• Exercise brief: In your copy, repeat each record exactly and include no pictures.

[Stored data]
______

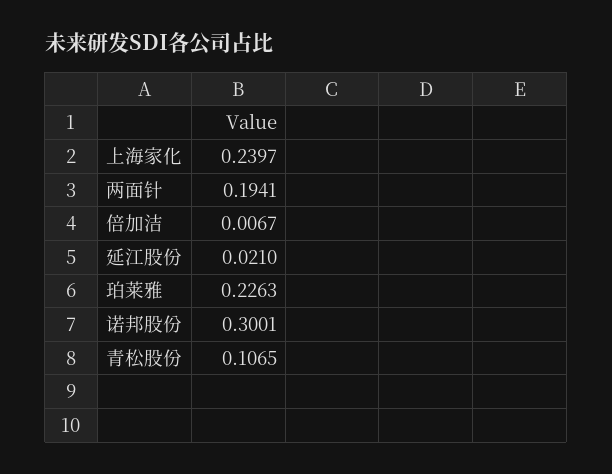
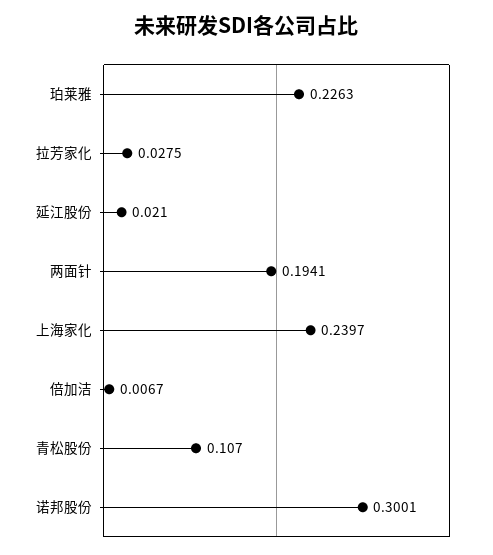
  {
    "上海家化": 0.2397,
    "两面针": 0.1941,
    "倍加洁": 0.0067,
    "延江股份": 0.021,
    "珀莱雅": 0.2263,
    "诺邦股份": 0.3001,
-   "青松股份": 0.1065
+   "青松股份": 0.107,
+   "拉芳家化": 0.0275
  }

______

• Solution for this problem:
  {
    "上海家化": 0.2397,
    "两面针": 0.1941,
    "倍加洁": 0.0067,
    "延江股份": 0.021,
    "珀莱雅": 0.2263,
    "诺邦股份": 0.3001,
-   "青松股份": 0.1065
+   "青松股份": 0.107,
+   "拉芳家化": 0.0275
  }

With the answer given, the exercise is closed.